Top of Data section
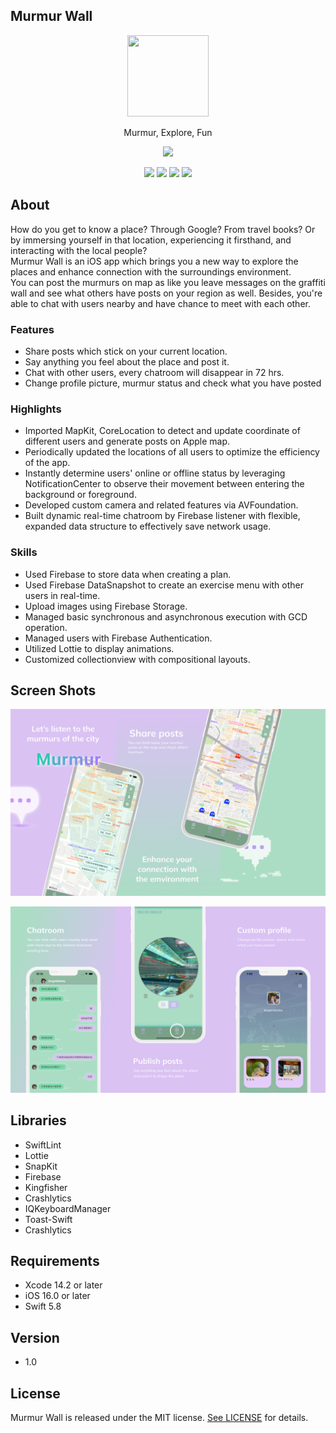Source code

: ## Murmur Wall

<p align="center">
  <img src="https://raw.githubusercontent.com/cleopatra1314/Murmur/main/ImagesSource/MurmurIcon.png" width="130" height="130"/>
</p>

<p align="center">
Murmur, Explore, Fun
</p>

<p align="center">
    <a href="https://apps.apple.com/tw/app/murmur-wall/id6450447774?l=en-GB"><img src="https://developer.apple.com/assets/elements/badges/download-on-the-app-store.svg"></a>
</p>

<p align="center">
    <img src="https://img.shields.io/badge/platform-iOS-lightgray">
    <img src="https://img.shields.io/badge/license-MIT-informational">
    <img src="https://img.shields.io/badge/release-v1.0-green">
    <img src="https://img.shields.io/badge/Swift-5.8-orange.svg?style=flat">
</p>

## About
How do you get to know a place? Through Google? From travel books? Or by immersing yourself in that location, experiencing it firsthand, and interacting with the local people?</br>
Murmur Wall is an iOS app which brings you a new way to explore the places and enhance connection with the surroundings environment.</br>
You can post the murmurs on map as like you leave messages on the graffiti wall and see what others have posts on your region as well. Besides, you're able to chat with users nearby and have chance to meet with each other.</br>

### Features
- Share posts which stick on your current location.
- Say anything you feel about the place and post it.
- Chat with other users, every chatroom will disappear in 72 hrs.
- Change profile picture, murmur status and check what you have posted 

### Highlights
- Imported MapKit, CoreLocation to detect and update coordinate of different users and generate posts on Apple map.
- Periodically updated the locations of all users to optimize the efficiency of the app.  
- Instantly determine users' online or offline status by leveraging NotificationCenter to observe their movement between entering the background or foreground. 
- Developed custom camera and related features via AVFoundation.
- Built dynamic real-time chatroom by Firebase listener with flexible, expanded data structure to effectively save network usage. 

### Skills
- Used Firebase to store data when creating a plan.
- Used Firebase DataSnapshot to create an exercise menu with other users in real-time.
- Upload images using Firebase Storage.
- Managed basic synchronous and asynchronous execution with GCD operation.
- Managed users with Firebase Authentication.
- Utilized Lottie to display animations.
- Customized collectionview with compositional layouts.

## Screen Shots
<p align="center">
   <img src="https://raw.githubusercontent.com/cleopatra1314/Murmur/main/ImagesSource/gitHub1-1.png" width="550" />
</p>
<p align="center">
   <img src="https://raw.githubusercontent.com/cleopatra1314/Murmur/main/ImagesSource/gitHub1-2.png" width="550" />
</p>


## Libraries
- SwiftLint
- Lottie
- SnapKit
- Firebase
- Kingfisher
- Crashlytics
- IQKeyboardManager
- Toast-Swift
- Crashlytics

## Requirements
- Xcode 14.2 or later</br>
- iOS 16.0 or later</br>
- Swift 5.8

## Version
- 1.0
<!-- 
## Release Notes
| Version | Notes |
| :-----: | ----- |
| 1.0.1   | 1. Add reminder </br> 2. Add record statistics </br> 3. Fix bugs|
| 1.0.0   | Submitted to the App Store |


## Contact%%
Liam Hsu</br>

- email: <smile176223@gmail.com>
- <a href="https://www.linkedin.com/in/liamhsu0602/"><img src="https://img.shields.io/badge/LinkedIn-0077B5?style=for-the-badge&logo=linkedin&logoColor=white"></a>
-->

## License
Murmur Wall is released under the MIT license. [See LICENSE](https://github.com/cleopatra1314/Murmur/blob/main/LICENSE) for details.
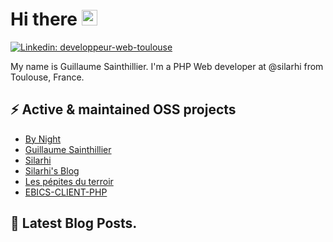 #  Hi there <a href="https://sainthillier.fr"><img src="https://media.giphy.com/media/hvRJCLFzcasrR4ia7z/giphy.gif" width="25px"></a>
[![Linkedin: developpeur-web-toulouse](https://img.shields.io/badge/-Guillaume%20Sainthillier-blue?style=flat-square&logo=Linkedin&logoColor=white&link=https://www.linkedin.com/in/developpeur-web-toulouse/)](https://www.linkedin.com/in/developpeur-web-toulouse/)

My name is Guillaume Sainthillier. I'm a PHP Web developer at @silarhi from Toulouse, France.

## ⚡ Active & maintained OSS projects
* [By Night](https://by-night.fr)
* [Guillaume Sainthillier](https://sainthillier.fr)
* [Silarhi](https://silarhi.fr)
* [Silarhi's Blog](https://blog.silarhi.fr)
* [Les pépites du terroir](https://pepitesduterroir.fr)
* [EBICS-CLIENT-PHP](https://github.com/andrew-svirin/ebics-client-php)

## 📕 Latest Blog Posts.
<!-- BLOG-POST-LIST:START -->
<!-- BLOG-POST-LIST:END -->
Bottom of Data section
§ **Assignment**
Copy the lines running from the one that contains "## Screen Shots" down to the one that contains "- Swift 5.8", both included, without changing anything.

§ **Task output**
## Screen Shots
<p align="center">
   <img src="https://raw.githubusercontent.com/cleopatra1314/Murmur/main/ImagesSource/gitHub1-1.png" width="550" />
</p>
<p align="center">
   <img src="https://raw.githubusercontent.com/cleopatra1314/Murmur/main/ImagesSource/gitHub1-2.png" width="550" />
</p>


## Libraries
- SwiftLint
- Lottie
- SnapKit
- Firebase
- Kingfisher
- Crashlytics
- IQKeyboardManager
- Toast-Swift
- Crashlytics

## Requirements
- Xcode 14.2 or later</br>
- iOS 16.0 or later</br>
- Swift 5.8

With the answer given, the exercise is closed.